What to produce:
Using the records provided below, locate and copy each line that contains the word "Fidesz".

[Collection entries]
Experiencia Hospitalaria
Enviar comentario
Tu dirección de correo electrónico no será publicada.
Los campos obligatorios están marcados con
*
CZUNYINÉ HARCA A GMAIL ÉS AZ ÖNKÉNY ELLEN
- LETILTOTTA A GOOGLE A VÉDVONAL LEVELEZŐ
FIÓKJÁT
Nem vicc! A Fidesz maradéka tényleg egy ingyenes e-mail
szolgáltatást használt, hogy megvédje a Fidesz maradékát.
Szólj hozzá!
...
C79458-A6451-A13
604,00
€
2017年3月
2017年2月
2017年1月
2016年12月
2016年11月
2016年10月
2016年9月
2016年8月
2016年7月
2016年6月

Output of the task:
Nem vicc! A Fidesz maradéka tényleg egy ingyenes e-mail
szolgáltatást használt, hogy megvédje a Fidesz maradékát.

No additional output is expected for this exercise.